FILE - Associate Justice Samuel Alito joins other members of the Supreme Court as they pose for a new group portrait, at the Supreme Court building in Washington, Oct. 7, 2022.

Conservative U.S. Supreme Court Justice Samuel Alito has acknowledged taking a private jet to Alaska for a luxury fishing trip in 2008 but defended his failure to disclose the flight provided by a billionaire hedge fund manager whose business interests have come before the court.

Alito wrote a commentary published in the Wall Street Journal late on Tuesday defending his conduct hours before news outlet ProPublica published an article raising questions about the justice's failure to report the trip with Paul Singer on mandatory financial disclosure forms or recuse from cases involving Singer's business.

"Neither charge is valid," Alito said in his commentary, titled, "ProPublica Misleads Its Readers."

The court has been embroiled in mounting ethics controversies - in particular revelations about ties between conservative Justice Clarence Thomas and a Texas billionaire. Opinion polls have revealed a sharp drop in public confidence in the top U.S. judicial body.

"This just keeps getting worse," Democratic Senator Sheldon Whitehouse, who has long pressed for Supreme Court ethics reform, wrote on Twitter.
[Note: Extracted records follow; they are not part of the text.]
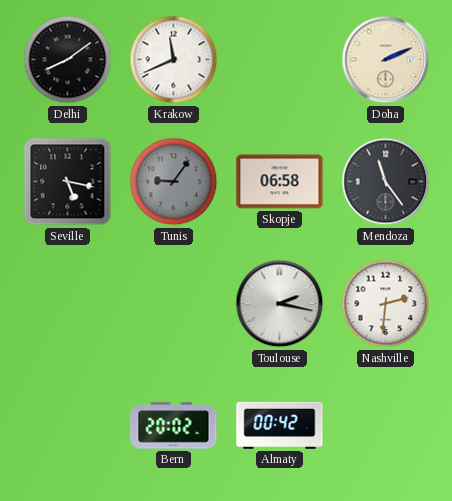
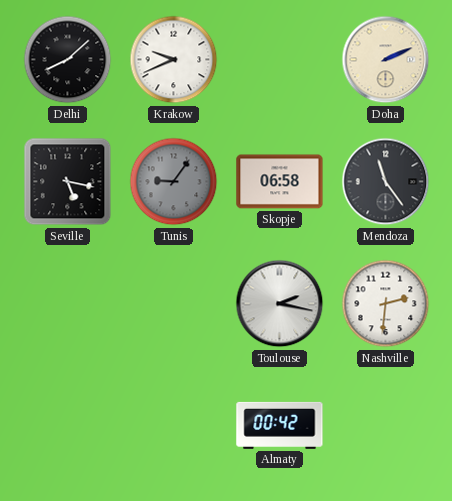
Delhi: 8:09 -> 8:08
Krakow: 11:41 -> 9:41
Bern: 20:02 -> none
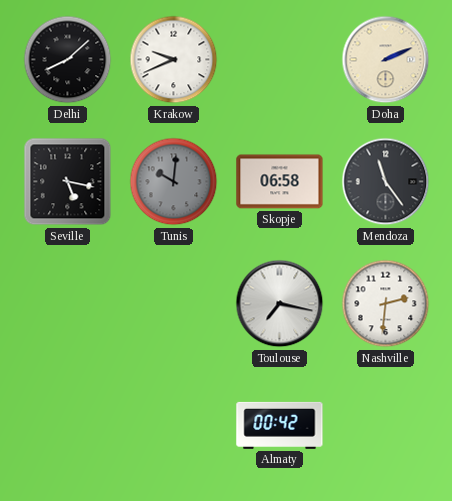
Tunis: 9:06 -> 10:01
Toulouse: 2:17 -> 7:17
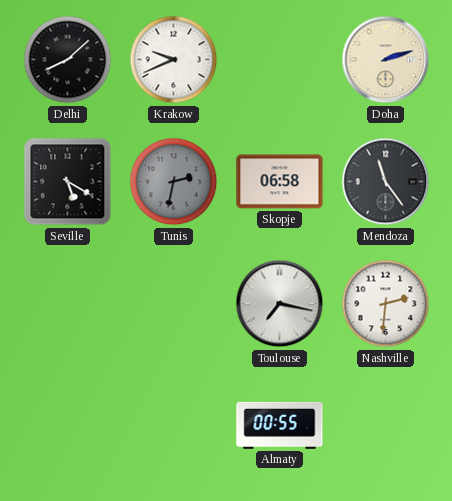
Doha: 2:11 -> 2:12
Seville: 5:17 -> 5:20
Tunis: 10:01 -> 2:32
Almaty: 00:42 -> 00:55
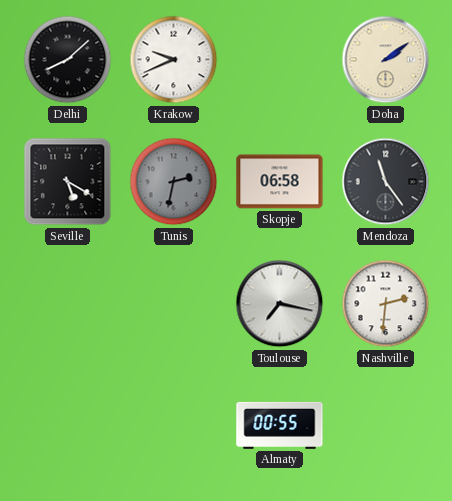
Doha: 2:12 -> 2:09
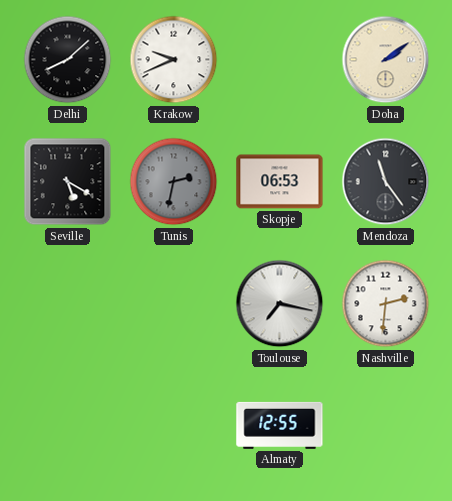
Skopje: 06:58 -> 06:53
Almaty: 00:55 -> 12:55
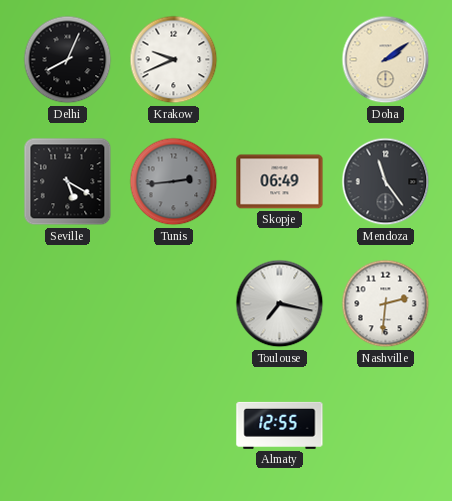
Delhi: 8:08 -> 8:04
Tunis: 2:32 -> 2:44
Skopje: 06:53 -> 06:49
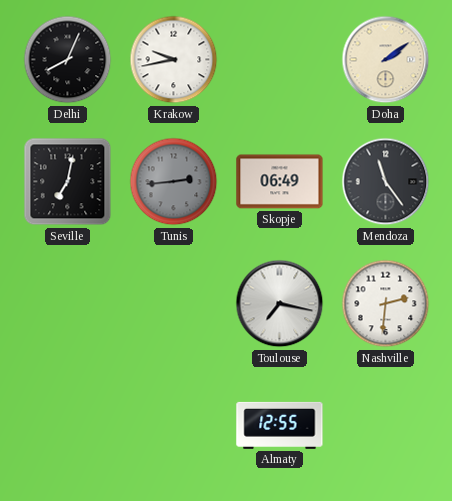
Krakow: 9:41 -> 9:43
Seville: 5:20 -> 7:02
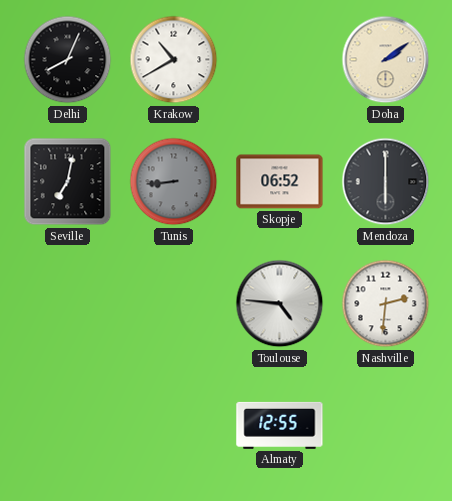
Krakow: 9:43 -> 10:40
Tunis: 2:44 -> 8:44
Skopje: 06:49 -> 06:52
Mendoza: 11:24 -> 6:00
Toulouse: 7:17 -> 4:46
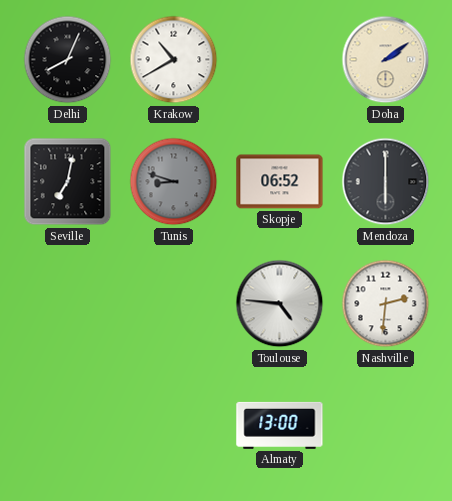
Tunis: 8:44 -> 8:48
Almaty: 12:55 -> 13:00
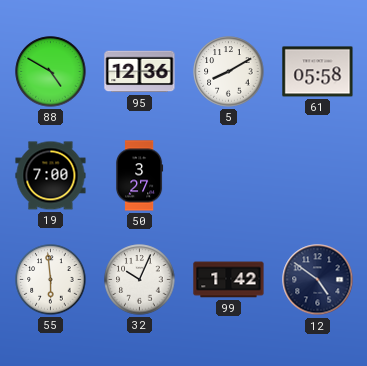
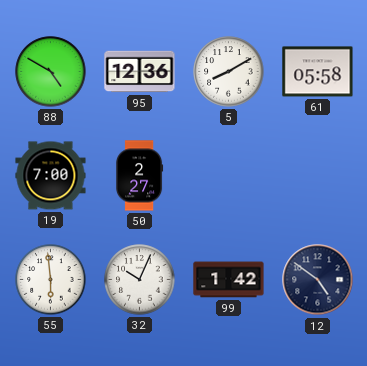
50: 3:27 -> 2:27
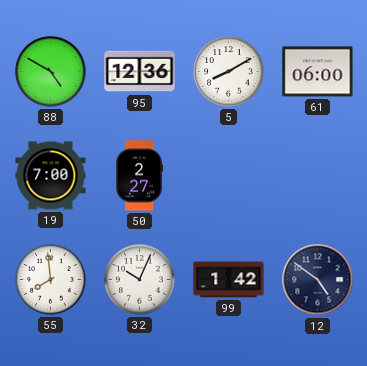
61: 05:58 -> 06:00
55: 5:59 -> 7:59
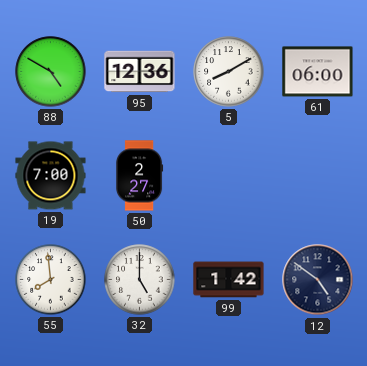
32: 10:04 -> 5:00
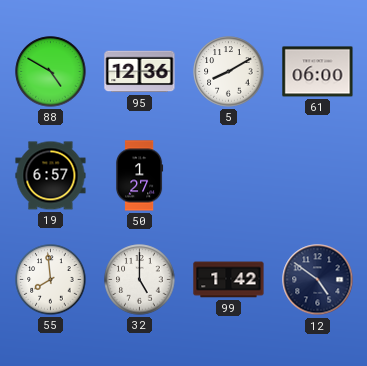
19: 7:00 -> 6:57
50: 2:27 -> 1:27
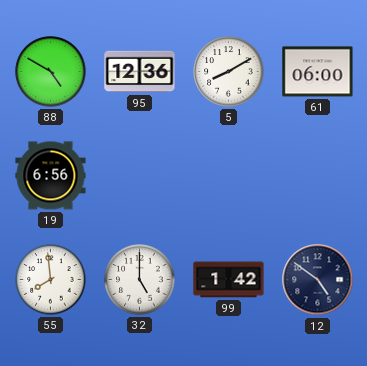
19: 6:57 -> 6:56
50: 1:27 -> none
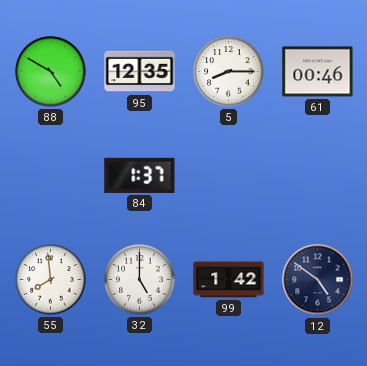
95: 12:36 -> 12:35
5: 8:10 -> 8:15
61: 06:00 -> 00:46
19: 6:56 -> none
84: none -> 1:37
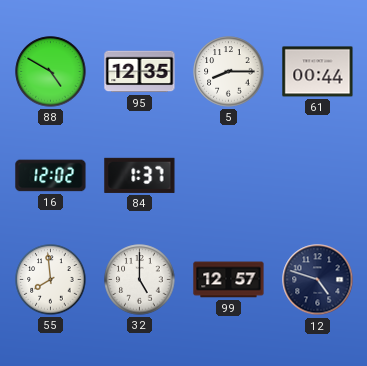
61: 00:46 -> 00:44
16: none -> 12:02
99: 1:42 -> 12:57
12: 4:51 -> 4:48
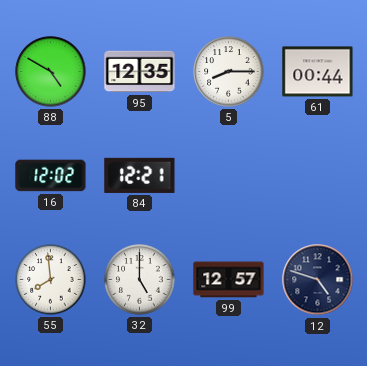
84: 1:37 -> 12:21
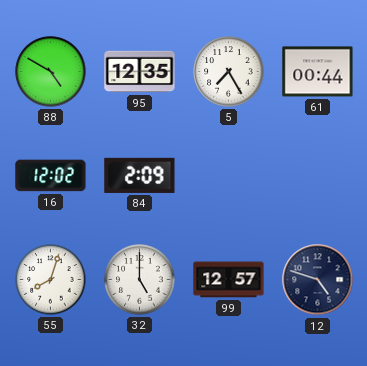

ProPublica's article noted that had Alito chartered the private jet himself, the cost would have exceeded $100,000 one way. Long-time conservative legal activist Leonard Leo, who was instrumental in compiling former President Donald Trump's list of potential Supreme Court nominees, helped organize the fishing trip, ProPublica reported.

Regarding the flight, Alito wrote that Singer had "allowed me to occupy what would have otherwise been an unoccupied seat."

Alito stayed at the King Salmon Lodge, which ProPublica said charged more than $1,000 a day. Alito called the portrayal "misleading" and said he stayed in a "modest one-room unit."

Alito said the justices commonly interpreted financial disclosure requirements to mean that "accommodations and transportation for social events were not reportable gifts."

The Judicial Conference, the policymaking body for the broader federal judiciary, recently tightened its regulations related to that exemption, including requiring transport by private jet to be disclosed.

"The flight to Alaska was the only occasion when I have accepted transportation for a purely social event, and in doing so I followed what I understood to be standard practice," Alito wrote.

Alito also said he had "no obligation" to recuse in any case connected to Singer, with whom he said he has spoken to a handful of times.

In one case that the Supreme Court heard in 2014 involving a unit of Singer's Elliott Management, Alito said: "I was unaware of his connection with any of the listed entities, and I had no good reason to be aware of that."

Alito did not immediately respond to a request for comment by Reuters.

ProPublica reported in April that Thomas has for decades has accepted luxury trips from billionaire Texas businessman and Republican donor Harlan Crow, including on a private jet and superyacht, without publicly disclosing them. It also detailed real estate transactions involving Thomas and Crow.

Separately, the news outlet Politico has reported that conservative Justice Neil Gorsuch failed to disclose the buyer of a Colorado property in which he had a stake - the chief executive of a major law firm whose attorneys have been involved in numerous Supreme Court cases.

Thomas and Alito this month received extensions to file their mandatory annual financial disclosure forms that report outside income and gifts.